Written request 1: In the recorded data entries, from the start of the entries through the line containing "family: Hydrophyllaceae", rename "collectors" to "gatherers" and leave everything else as it is.

Those who have been to one of our LAN parties know that our location is central to many larger cities, Fort Wayne being one. We’ve attended a few LAN events in that area, including one hosted by member Reaper from Fort Wayne Gamers. It was exciting enough to hear that John had volunteered his coding expertise for an indie game studio just on the heels of releasing their first game, but we were even more so when we learned the studio was local, operating out of Fort Wayne. We quickly made contact, and were invited to sit in during one of their weekly meetings.
Written by: Adam
Pictures by: Wes
The Sunday meeting was marked as mandatory, which meant we were going to have the opportunity to meet a majority of Rapture Game Studios. We walked into an apartment converted to studio, packed with members of the team, some working on full tower computers and others collaborating on couches with laptops open, typing away. Zach Steinke, CEO and co-founder, met us at the door and ran through a brief introduction. There was a natural organization to the room: concept artists on one couch, sound artists on another, modelers face-to-face sharing workspace and bouncing ideas back and forth, with Zach in somewhat of the center, bouncing to and from each station.
All around the apartment there are white boards with various notes scribbled including a timeline, the most bold of which stands out as “Possibly make profit”. Rapture Game Studios shares the same story of many Indie developers. They are a group of dedicated and talented individuals with full time jobs and responsibilities devoting any free time to something they believe in.
Zach: “You know the meaning of Rapture as a Christian stand point. There are multiple religions here, non-religions; it doesn’t have anything to do with religion really. When you go into the definition of it, you have another meaning of changing one’s life due to a certain event, and we put that into gaming terms: changing the player’s gaming experience.

Recorded data:
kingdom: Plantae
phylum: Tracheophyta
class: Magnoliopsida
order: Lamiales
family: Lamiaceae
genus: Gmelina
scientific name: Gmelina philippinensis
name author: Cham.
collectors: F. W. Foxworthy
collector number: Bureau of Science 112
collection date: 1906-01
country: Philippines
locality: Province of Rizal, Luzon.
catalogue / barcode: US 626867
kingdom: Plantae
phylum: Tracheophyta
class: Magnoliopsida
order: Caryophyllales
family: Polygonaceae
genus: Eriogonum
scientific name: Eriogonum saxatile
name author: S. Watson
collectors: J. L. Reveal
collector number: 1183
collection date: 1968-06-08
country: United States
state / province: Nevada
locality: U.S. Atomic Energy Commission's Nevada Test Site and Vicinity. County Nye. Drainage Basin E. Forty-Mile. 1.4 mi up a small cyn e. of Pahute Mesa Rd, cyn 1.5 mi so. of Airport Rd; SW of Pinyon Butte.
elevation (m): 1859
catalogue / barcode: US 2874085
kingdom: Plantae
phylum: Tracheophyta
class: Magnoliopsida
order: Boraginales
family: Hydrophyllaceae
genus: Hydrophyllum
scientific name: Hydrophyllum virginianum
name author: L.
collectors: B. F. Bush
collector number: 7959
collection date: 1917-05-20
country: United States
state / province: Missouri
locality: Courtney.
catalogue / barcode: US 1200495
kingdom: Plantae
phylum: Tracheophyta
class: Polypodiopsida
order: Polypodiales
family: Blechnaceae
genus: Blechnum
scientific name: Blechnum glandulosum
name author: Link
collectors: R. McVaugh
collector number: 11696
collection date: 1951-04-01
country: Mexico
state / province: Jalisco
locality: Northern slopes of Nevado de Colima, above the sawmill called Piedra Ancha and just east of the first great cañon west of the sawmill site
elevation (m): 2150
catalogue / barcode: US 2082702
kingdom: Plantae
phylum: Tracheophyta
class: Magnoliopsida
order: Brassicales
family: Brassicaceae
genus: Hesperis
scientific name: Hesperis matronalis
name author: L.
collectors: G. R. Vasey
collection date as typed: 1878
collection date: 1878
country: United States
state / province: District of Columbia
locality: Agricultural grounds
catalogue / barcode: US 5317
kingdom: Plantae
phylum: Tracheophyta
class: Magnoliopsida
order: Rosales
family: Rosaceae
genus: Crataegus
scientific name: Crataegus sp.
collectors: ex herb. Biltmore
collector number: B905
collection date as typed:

Written request 2: Check each statement against the studio visit article and answer yes or no, quoting the words that decide it: (a) The Sunday meeting was marked as mandatory. (b) Zach Steinke is the studio's CFO. (c) The pictures were taken by Adam.

Correct output 1:
kingdom: Plantae
phylum: Tracheophyta
class: Magnoliopsida
order: Lamiales
family: Lamiaceae
genus: Gmelina
scientific name: Gmelina philippinensis
name author: Cham.
gatherers: F. W. Foxworthy
collector number: Bureau of Science 112
collection date: 1906-01
country: Philippines
locality: Province of Rizal, Luzon.
catalogue / barcode: US 626867
kingdom: Plantae
phylum: Tracheophyta
class: Magnoliopsida
order: Caryophyllales
family: Polygonaceae
genus: Eriogonum
scientific name: Eriogonum saxatile
name author: S. Watson
gatherers: J. L. Reveal
collector number: 1183
collection date: 1968-06-08
country: United States
state / province: Nevada
locality: U.S. Atomic Energy Commission's Nevada Test Site and Vicinity. County Nye. Drainage Basin E. Forty-Mile. 1.4 mi up a small cyn e. of Pahute Mesa Rd, cyn 1.5 mi so. of Airport Rd; SW of Pinyon Butte.
elevation (m): 1859
catalogue / barcode: US 2874085
kingdom: Plantae
phylum: Tracheophyta
class: Magnoliopsida
order: Boraginales
family: Hydrophyllaceae

Correct output 2:
(a) Yes: "The Sunday meeting was marked as mandatory"
(b) No: "Zach Steinke, CEO and co-founder"
(c) No: "Pictures by: Wes"